В общем, дело было вот в чем. Оля, как и все советские женщины, ходила на работу в одной строгой блузе, а на выходных ее стирала и на следующей неделе надевала какую-нибудь другую строгую блузу или эту же, уже свежую. А для праздничных и особенных дней у нее имелись более яркие блузы - с воротником-бантом или жабо.
Оле и в голову не приходило, что в этой Америке блузы на работу принято надевать каждый день новые или хотя бы чередовать. Поэтому эта ее привычка носить одну и ту же блузу была воспринята всеми, как что-то необычное и протестное: многие ее коллеги-американки втайне искренне восхищались тем, как эта смелая русская троллит их боссов за то, что женщинам платят все-таки меньше, чем мужчинам, и старались как-то ободряюще ее приобнять и выразить свою поддержку - как храброй старшей сестре.
Мои парижанки давным-давно мне объяснили пикантное французское правило: если женщина явилась на работу в одной и той же блузе - значит, она не ночевала дома.

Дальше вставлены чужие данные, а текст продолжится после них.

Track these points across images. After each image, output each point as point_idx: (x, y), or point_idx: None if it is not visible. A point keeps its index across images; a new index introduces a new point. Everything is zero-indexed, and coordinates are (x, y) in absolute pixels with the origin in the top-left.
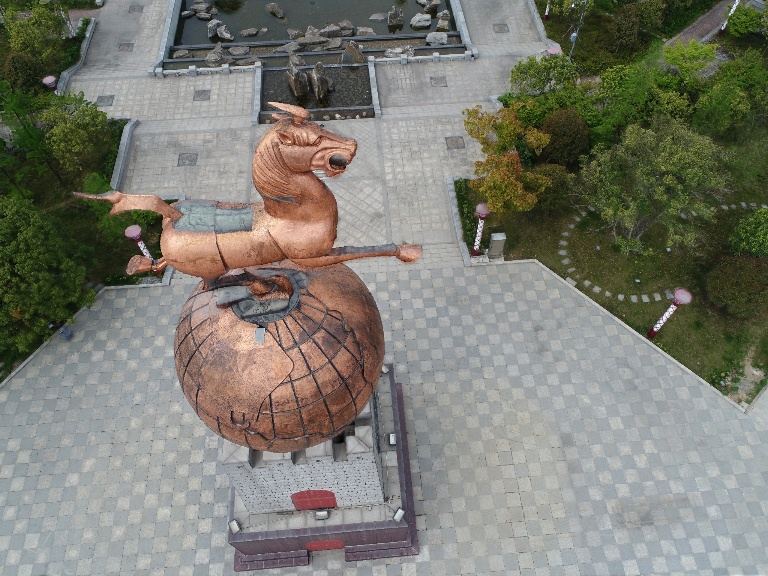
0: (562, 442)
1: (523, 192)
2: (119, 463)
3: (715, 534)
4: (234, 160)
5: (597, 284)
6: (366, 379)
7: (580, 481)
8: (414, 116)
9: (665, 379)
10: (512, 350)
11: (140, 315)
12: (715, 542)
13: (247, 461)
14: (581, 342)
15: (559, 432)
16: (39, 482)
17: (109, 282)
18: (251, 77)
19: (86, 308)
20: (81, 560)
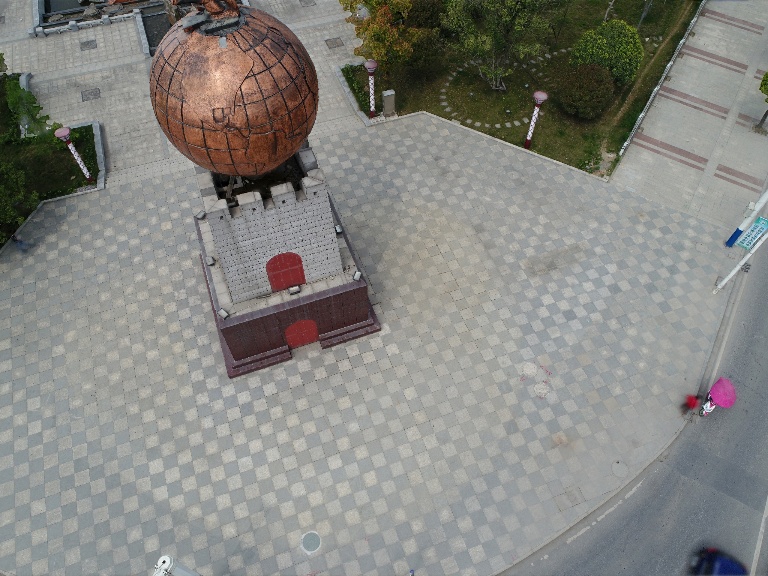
0: (476, 231)
1: (399, 41)
2: (99, 328)
3: (603, 264)
4: (136, 88)
5: (477, 120)
6: (309, 86)
7: (496, 253)
8: (293, 29)
9: (544, 173)
10: (420, 177)
11: (84, 216)
12: (605, 269)
13: (227, 208)
14: (474, 161)
15: (472, 225)
16: (26, 359)
17: (45, 197)
18: (132, 24)
19: (29, 221)
20: (86, 405)
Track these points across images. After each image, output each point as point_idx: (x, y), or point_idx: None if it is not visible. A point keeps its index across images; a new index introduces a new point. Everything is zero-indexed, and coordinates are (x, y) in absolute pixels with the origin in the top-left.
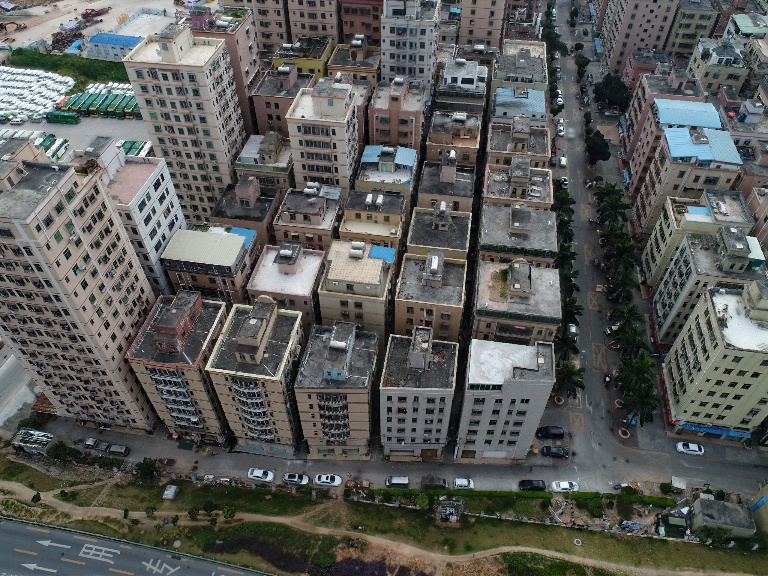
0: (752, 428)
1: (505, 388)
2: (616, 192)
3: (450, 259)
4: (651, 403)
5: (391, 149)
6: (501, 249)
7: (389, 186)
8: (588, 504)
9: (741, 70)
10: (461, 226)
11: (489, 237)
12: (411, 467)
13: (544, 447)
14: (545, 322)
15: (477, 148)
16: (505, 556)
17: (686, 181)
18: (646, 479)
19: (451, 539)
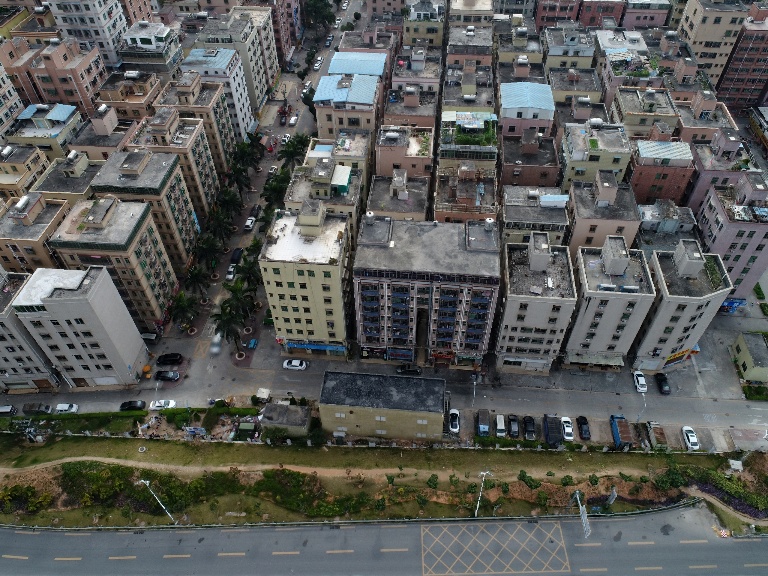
0: (343, 341)
1: (48, 308)
2: (304, 142)
3: (52, 200)
4: (236, 322)
5: (44, 106)
6: (109, 189)
7: (38, 140)
8: (175, 418)
9: (436, 24)
10: (94, 173)
11: (100, 179)
12: (25, 398)
13: (156, 372)
14: (113, 249)
15: (142, 103)
16: (64, 465)
17: (335, 124)
18: (244, 394)
19: (25, 455)
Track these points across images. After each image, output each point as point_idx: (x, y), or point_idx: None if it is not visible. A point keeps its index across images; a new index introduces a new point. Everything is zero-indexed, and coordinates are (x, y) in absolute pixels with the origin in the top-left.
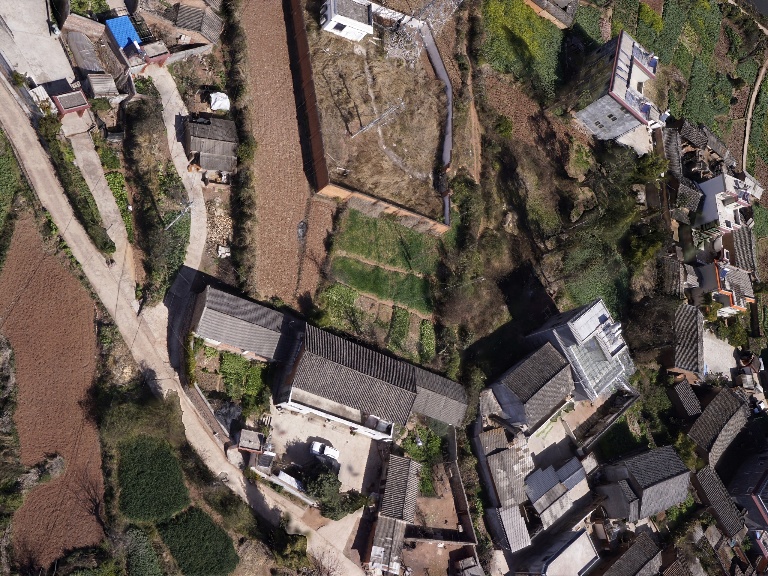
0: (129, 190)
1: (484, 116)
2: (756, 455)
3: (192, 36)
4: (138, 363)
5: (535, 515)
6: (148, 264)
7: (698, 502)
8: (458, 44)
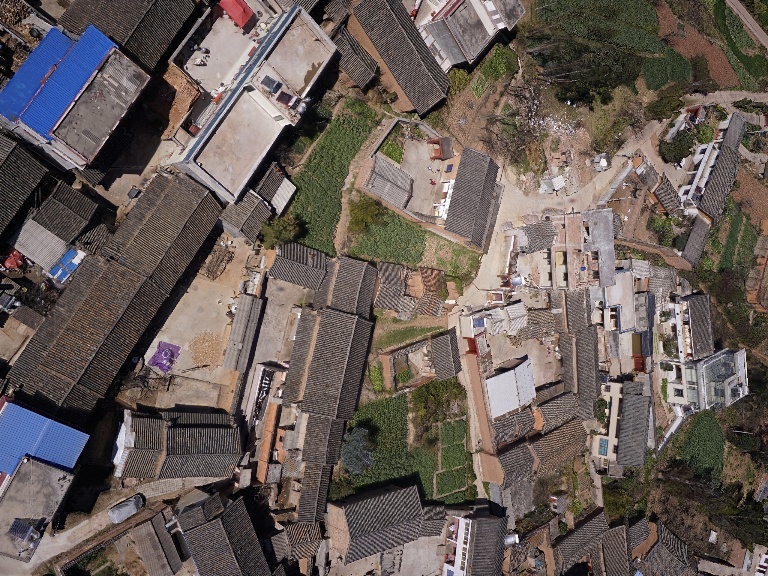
0: None
1: None
2: None
3: None
4: None
5: None
6: None
7: None
8: None
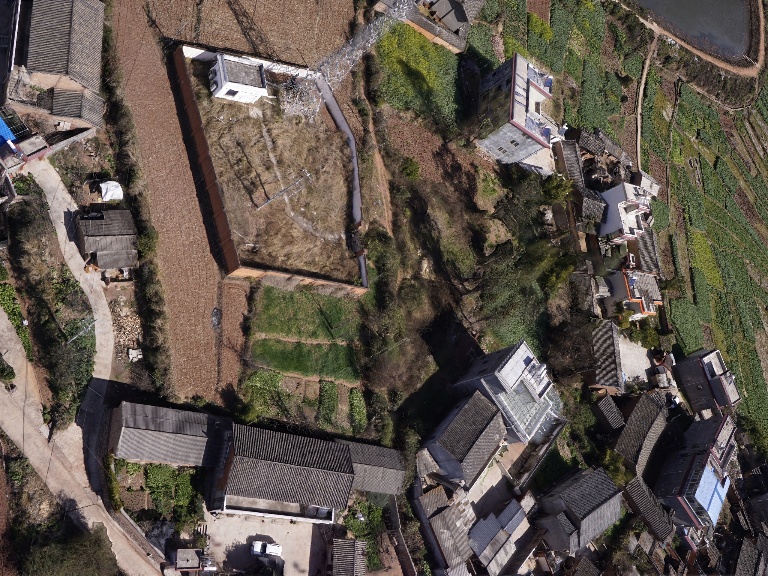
0: (22, 302)
1: (389, 161)
2: (677, 452)
3: (72, 122)
4: (55, 495)
5: (481, 566)
6: (53, 383)
7: (629, 512)
8: (355, 88)
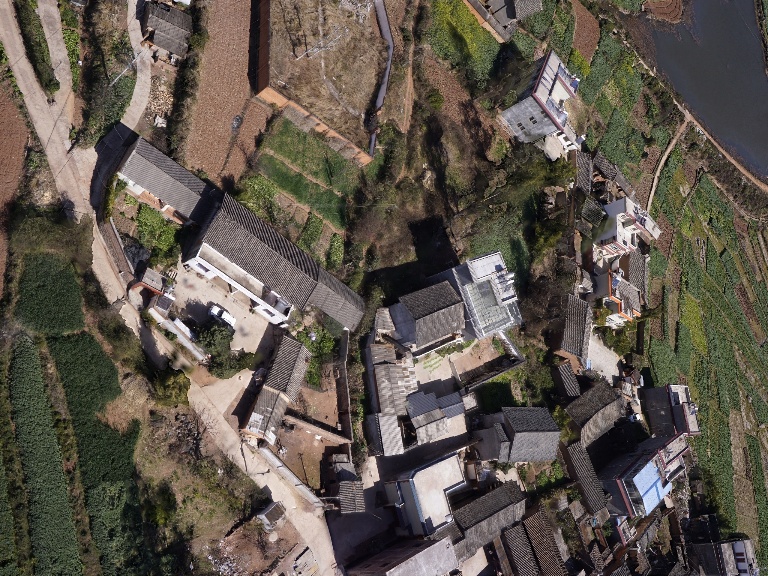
0: (82, 49)
1: (419, 85)
2: (626, 454)
3: None
4: (59, 192)
5: (412, 434)
6: (87, 112)
7: (567, 476)
8: (405, 21)
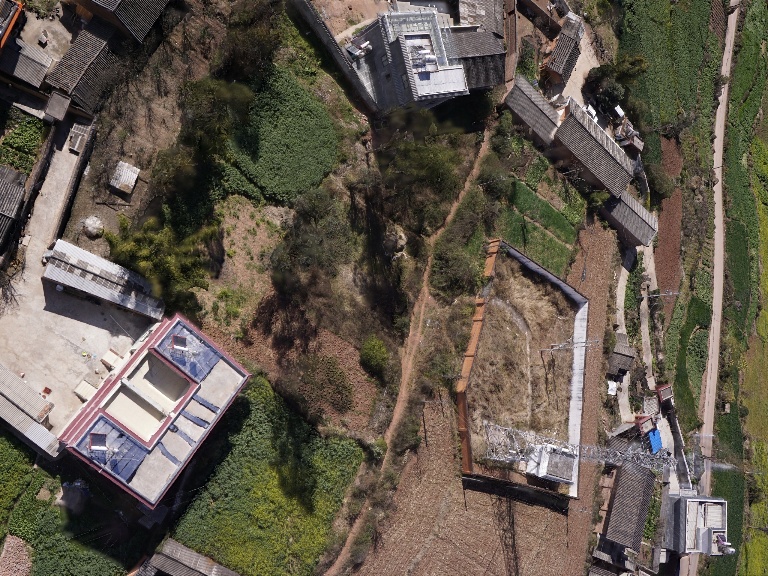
0: None
1: None
2: None
3: None
4: None
5: None
6: None
7: None
8: None
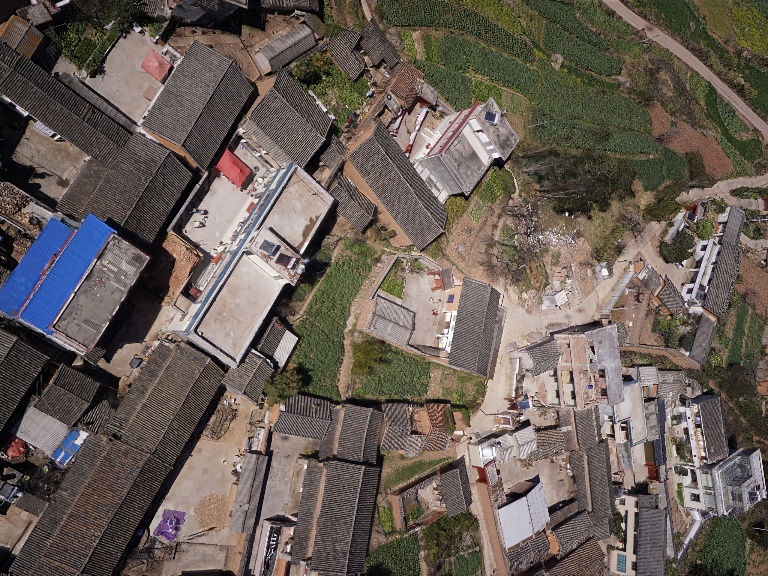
0: None
1: None
2: None
3: None
4: None
5: None
6: None
7: None
8: None
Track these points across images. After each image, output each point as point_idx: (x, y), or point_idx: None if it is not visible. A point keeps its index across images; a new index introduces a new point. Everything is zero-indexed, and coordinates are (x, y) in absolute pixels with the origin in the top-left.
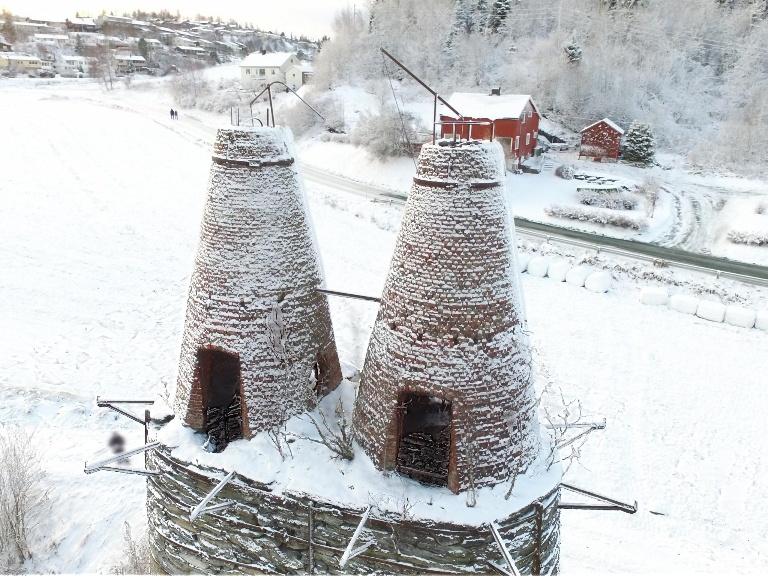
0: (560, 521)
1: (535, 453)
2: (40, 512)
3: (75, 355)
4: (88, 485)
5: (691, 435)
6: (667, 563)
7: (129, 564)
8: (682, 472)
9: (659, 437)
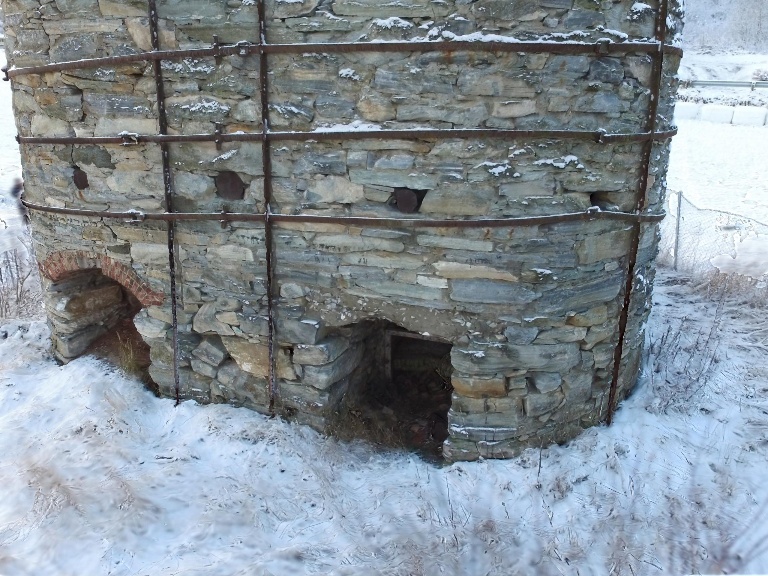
0: None
1: None
2: None
3: (2, 167)
4: None
5: (755, 178)
6: (759, 246)
7: (28, 260)
8: (753, 199)
9: (716, 182)
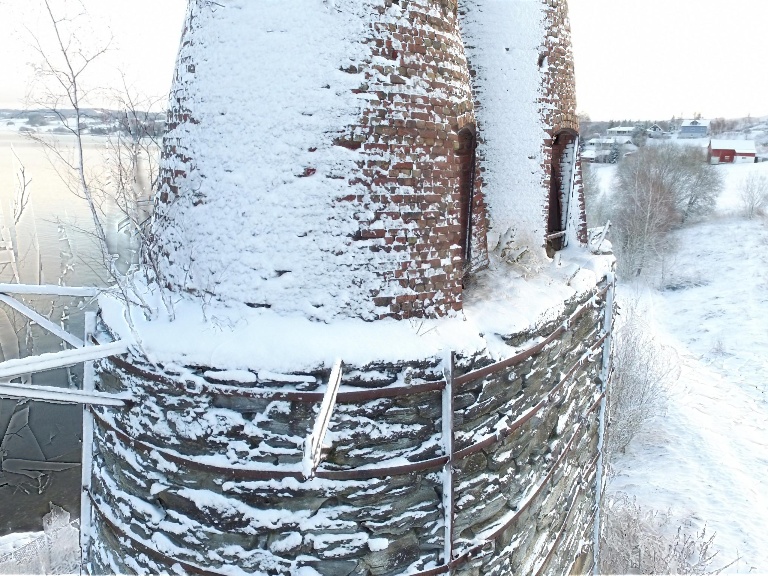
0: (155, 483)
1: (174, 279)
2: (654, 453)
3: None
4: (702, 465)
5: None
6: None
7: None
8: None
9: None
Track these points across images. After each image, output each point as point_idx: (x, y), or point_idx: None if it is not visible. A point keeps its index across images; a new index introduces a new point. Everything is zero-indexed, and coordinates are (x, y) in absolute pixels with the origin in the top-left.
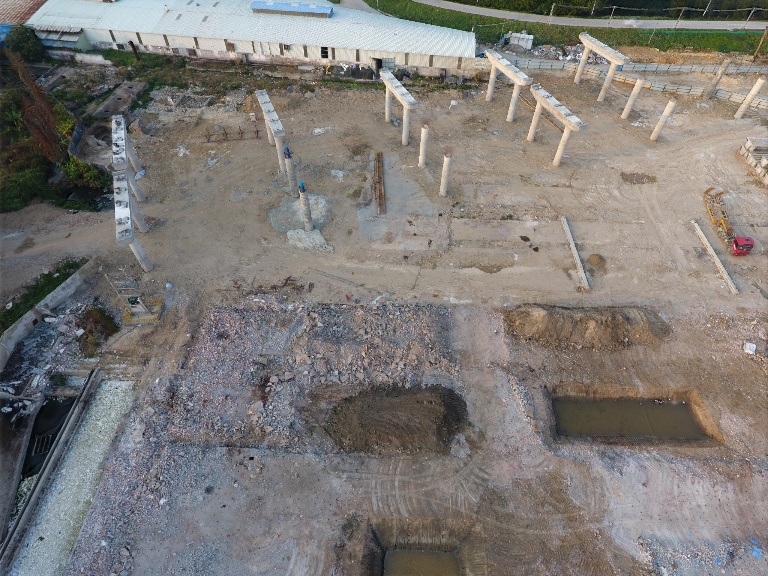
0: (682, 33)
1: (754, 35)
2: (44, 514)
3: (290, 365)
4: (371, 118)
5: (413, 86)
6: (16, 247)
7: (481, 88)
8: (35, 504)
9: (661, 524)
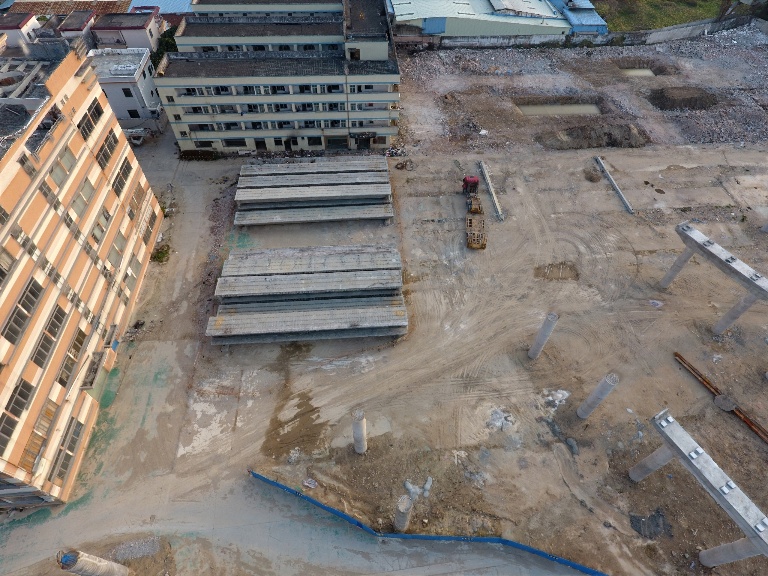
0: None
1: None
2: None
3: None
4: None
5: None
6: None
7: None
8: None
9: (549, 77)
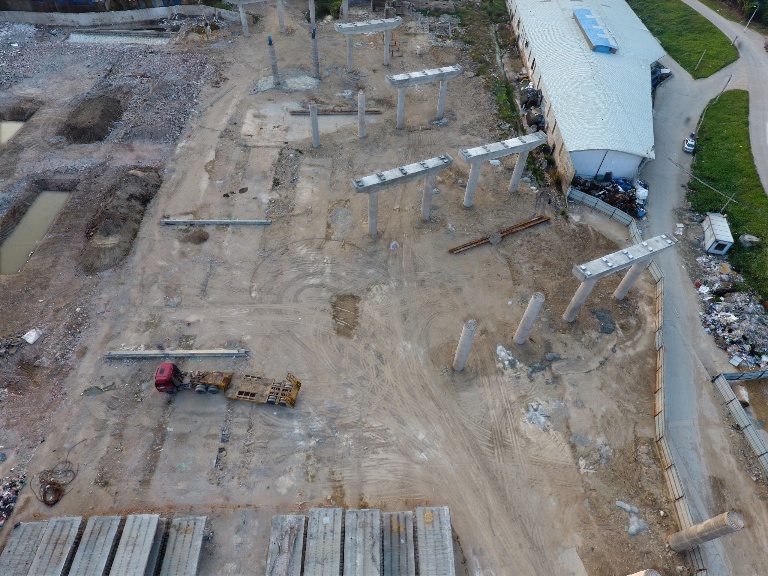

Я к чему это все рассказываю?
Я много лет работал в школе и прекрасно помню, как многие заслуженные учительницы не ночевали дома месяцами. А одна очень заслуженная учительница, судя по всему, дома не жила вообще: иногда забегала перед праздниками - нацепить скромную брошь или медаль Министерства образования.
А в журнале "Работница" давали женщинам советы, как освежить гардероб: "Вы можете к темному платью связать крючком белый воротничок-бабочку или небольшую пелерину. Меняя их вы, таким образом, каждый раз будете получать как бы новое платье".
Так и было написано - "как бы новое платье". Прикиньте.